Well, yeah, what about used cars?
I want to do it for everything if it’s used. It’s already been taxed once.
Ok, so homes? Real estate?
Yeah, I hadn’t thought through the real estate one. That’s interesting. It probably would not happen with real estate. There’s probably something I haven’t thought all the way through around real estate. But I wouldn’t consider that like a consumer good, right? It would probably be in a separate bucket.
Is it true that before you started the business, that your “aha moment” had to do with you getting rid of your own used clothing?
Yup.
So how do you end up creating this huge, innovative, and successful company—that doesn’t accept men’s clothing?

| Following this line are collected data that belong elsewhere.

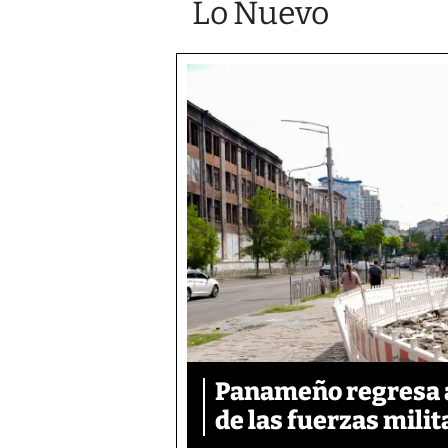
Lo Nuevo
Panameño regresa al
de las fuerzas mili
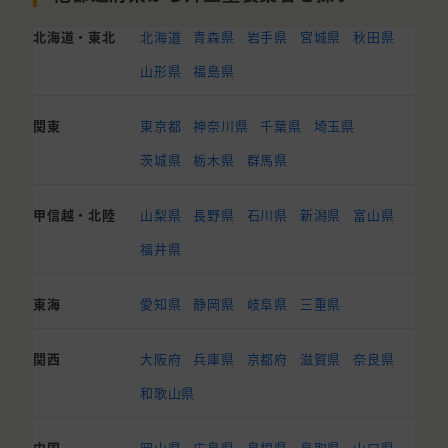
北海道・東北
北海道
青森県
岩手県
宮城県
秋田県
山形県
福島県
関東
東京都
神奈川県
千葉県
埼玉県
茨城県
栃木県
群馬県
甲信越・北陸
山梨県
長野県
石川県
新潟県
富山県
福井県
東海
愛知県
静岡県
岐阜県
三重県
関西
大阪府
兵庫県
京都府
滋賀県
奈良県
和歌山県
中国
岡山県
広島県
島根県
鳥取県
山口県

Yeah, it’s a great irony. So the business that I first launched was a men’s shirt-swapping service. And it was a terrible business idea, because men weren’t naturally inclined to do this. And so we pivoted into kids, and we were just like a hand-me-down business of swapping kids’ clothes. And I quickly realized that swapping wasn’t quite right, because we invented money for a reason: swapping’s hard. And so we pivoted into a proper marketplace concept. And women really are the dominant force in the resale market. They make up 80% of resale. It’s like 80% women, 10% kids, 10% mens.
Why hasn’t secondhand clothing caught on with men?
Typically, men wear clothes out at much higher rates. By the time we’re done with our button-down shirts, they’ve got like pit stains on them and nobody wants them. Or our jeans are all mangled and nobody wants them.
Archive, which sets up secondhand clothing stores for companies like Oscar de la Renta and The North Face (in Canada), told Retail Brew recently that among consumers who sold clothes back to those brands, rather than cash, about 75% took a credit to likely buy new clothes from them. Doesn’t that suggest that the ultimate growth of resale—and the environmental benefit of resale—is limited?
Over the next 10 years, our data shows that still a little bit less than 20% of a person’s closet is going to be secondhand. We’re Americans; we like new stuff. We can’t put our heads in the sand around that. But I think what we need brands to do is appreciate that everything they produce should be given a chance to be recirculated and not end up in a landfill.
And we want to be the guys that help power that opportunity. Because what I hope ends up happening is that, ultimately, brands will produce higher quality things. They can charge higher prices because [when they have their own branded secondhand sales channels], they have this recurring resale revenue stream. And then, maybe, we’ll have less fast fashion.
This interview has been lightly edited and condensed for clarity.